Barclay’s was being sued by Lehman Brothers for $11 billion (£6.8 billion) allegedly getting preferential treatment.
The Lehman Brothers US operations were acquired by Barclays in a hastily arranged sale in September 2008, at the peak of the financial crisis.
The Judge said the takeover was ‘adequate’ although the process followed was ‘imperfect’ given the circumstances.
The US giant had agreed to sell its investment banking and brokerage arm for $1.85 billion five days after it had filed for bankruptcy under chapter 11 protection clauses.
In a way, the failure of Lehman Brothers had triggered the global financial crisis and the first major bank in the world that was allowed to fail.

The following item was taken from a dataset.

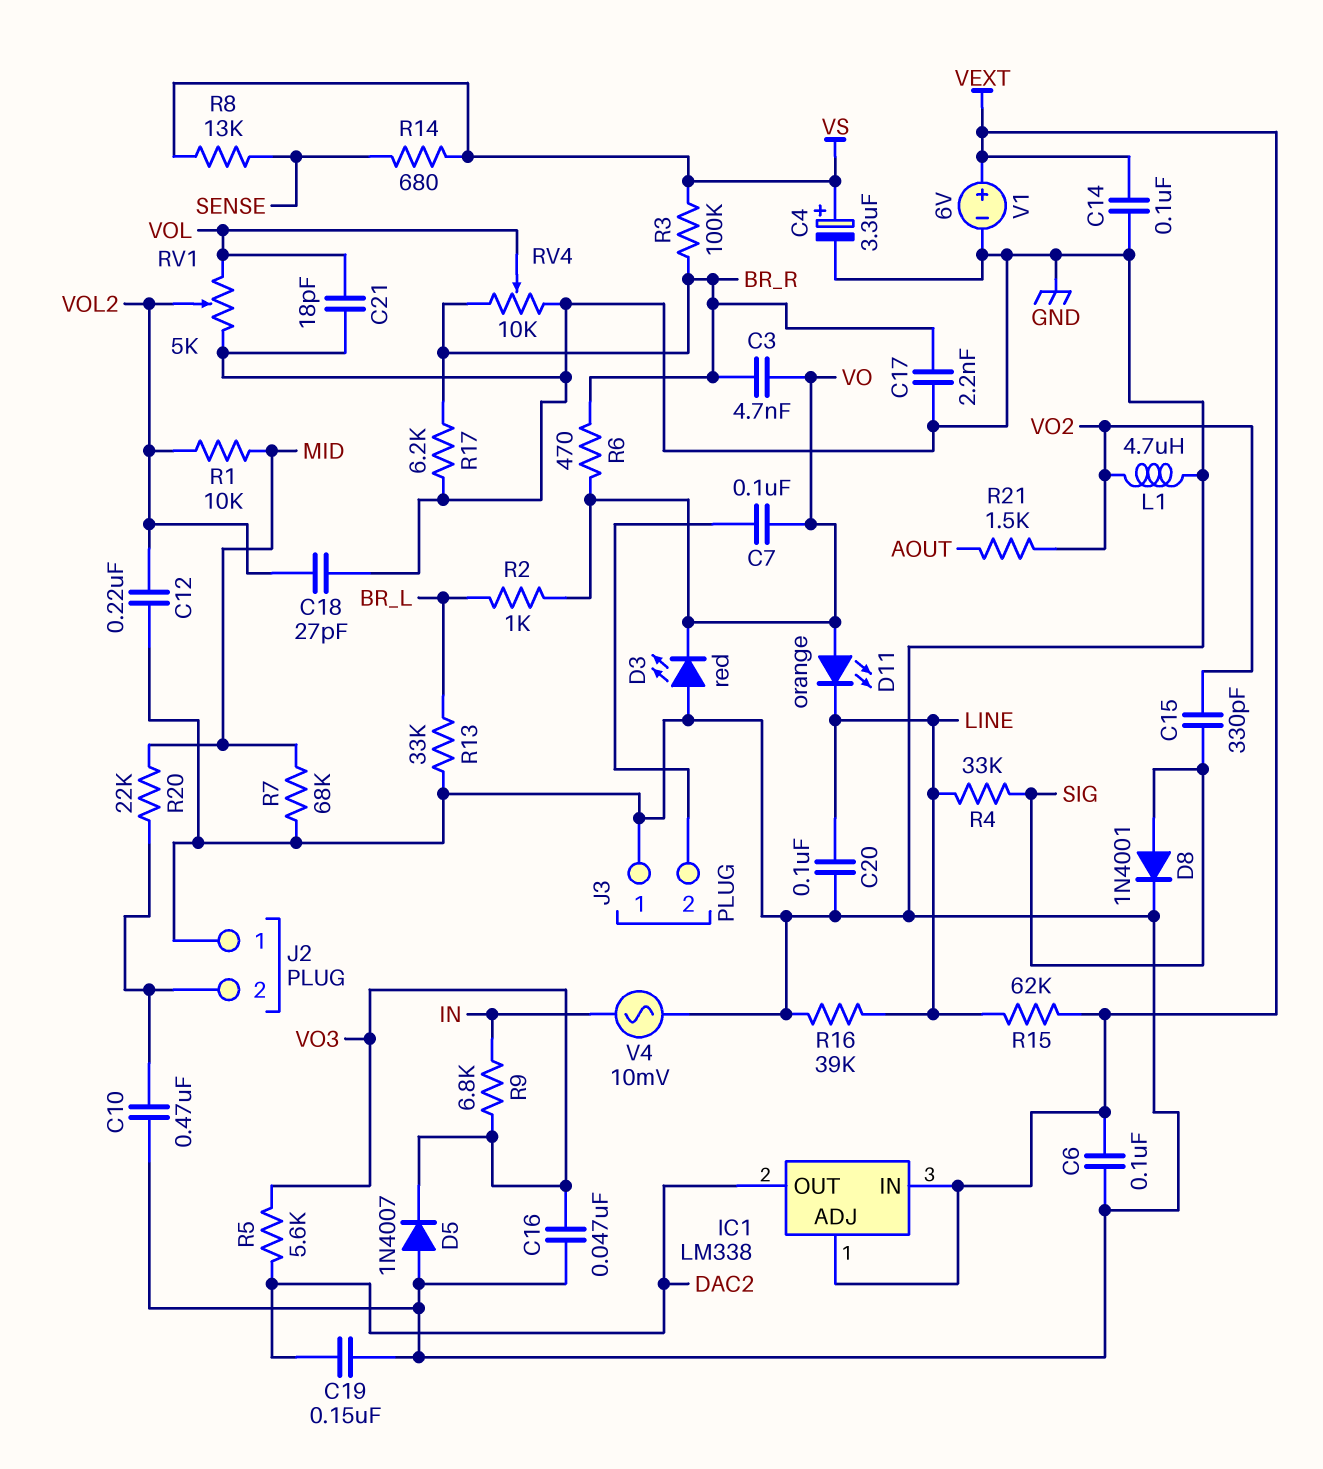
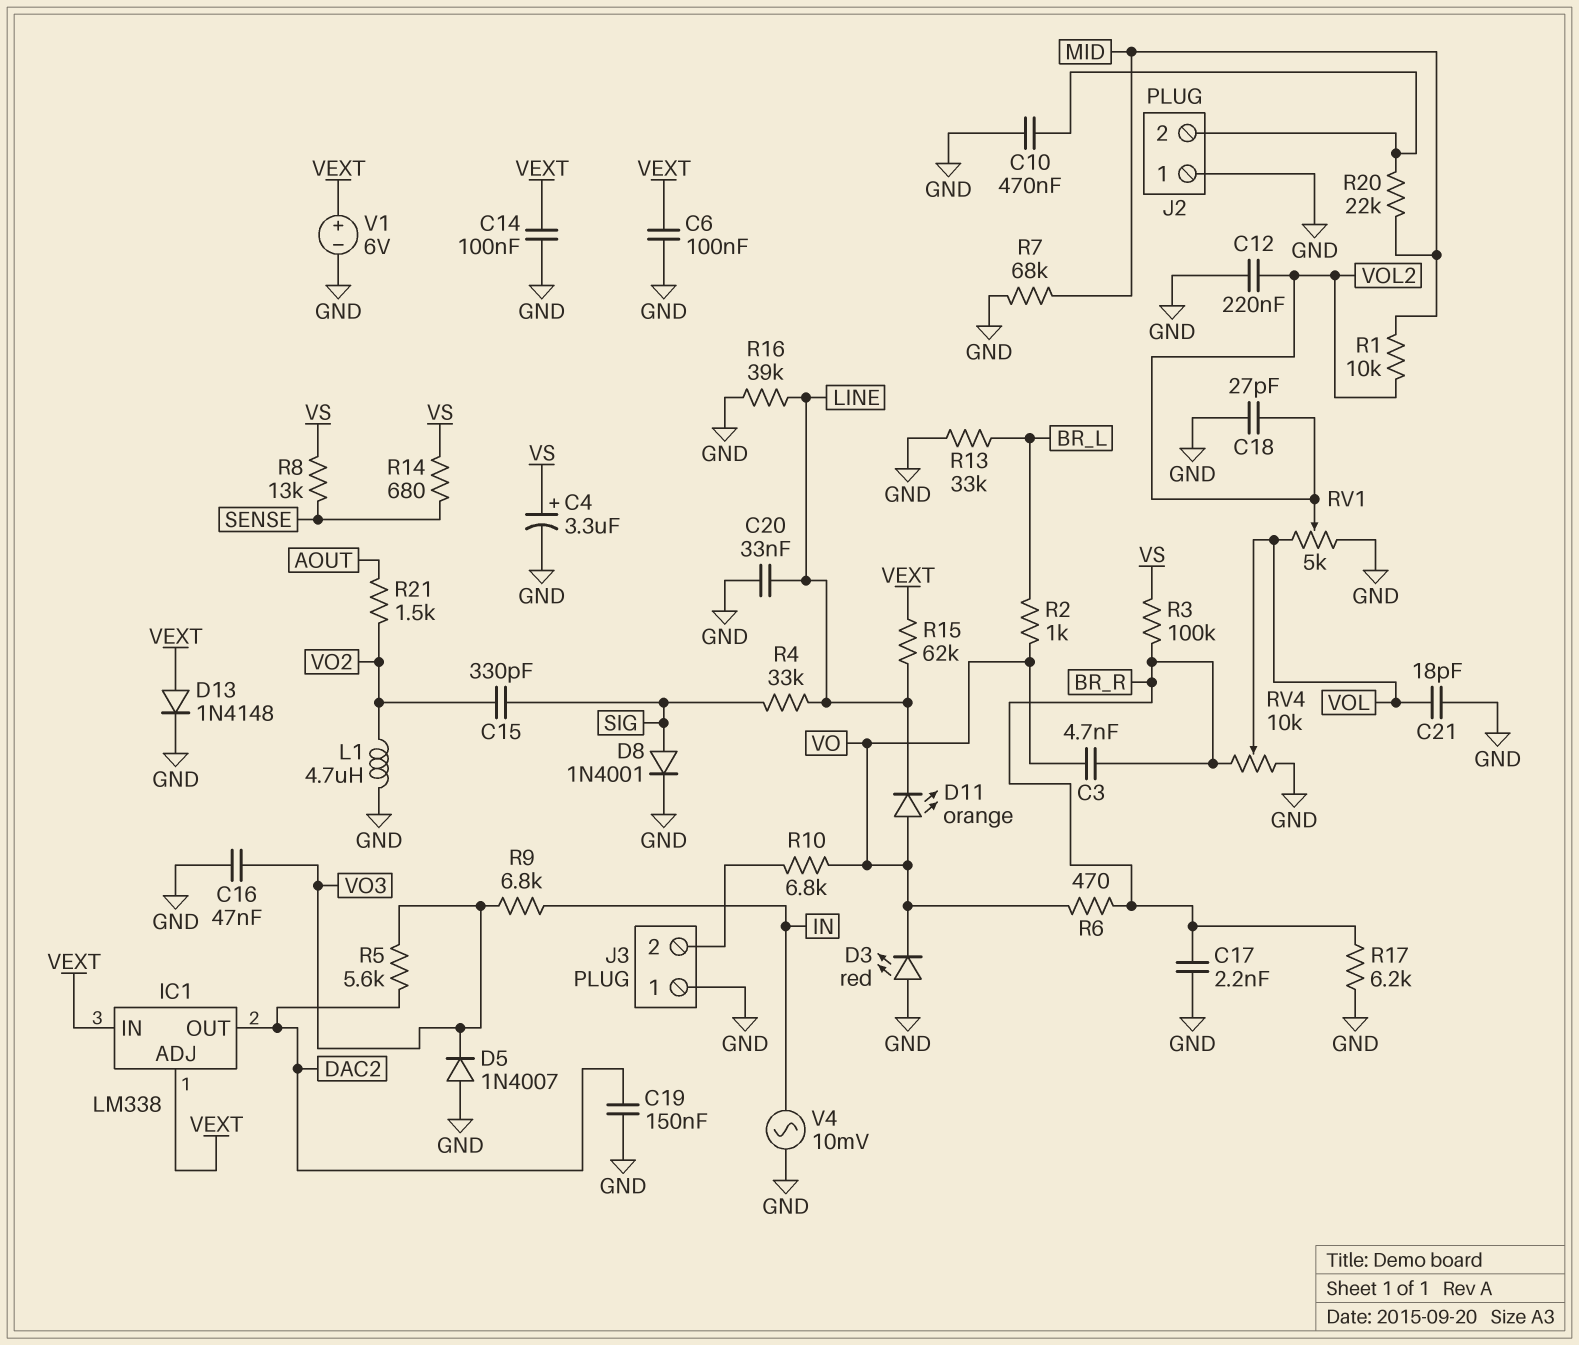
C7: 100nF (J3/2, VO) -> none
C20: 100nF (GND, LINE) -> 33nF (GND, LINE)
D13: none -> diode 1N4148 (A VEXT, K GND)
R10: none -> 6.8k (J3/2, VO)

The bankruptcy estate of Lehman had hoped to extract $11 billion in windfall gains.
“The sale process may have been imperfect, but it was still adequate under the exceptional circumstances of Lehman Week”, said US bankruptcy judge James Peck.
Judge Peck said there was an “undeniably correct” opinion that the sale “mitigated systemic risk” and averted “an even greater economic calamity”.
The deal was hailed by many as key to keeping the international banking system alive.
The Judge said the sale had avoided “a potentially disastrous piecemeal liquidation” and saved thousands of jobs in the financial industry.
Lehman is suing other banks including JP Morgan Chase and Bank of America to recover assets to pay off creditors.
Barclays said it was happy that the US judge had agreed to its argument that it acted in good faith.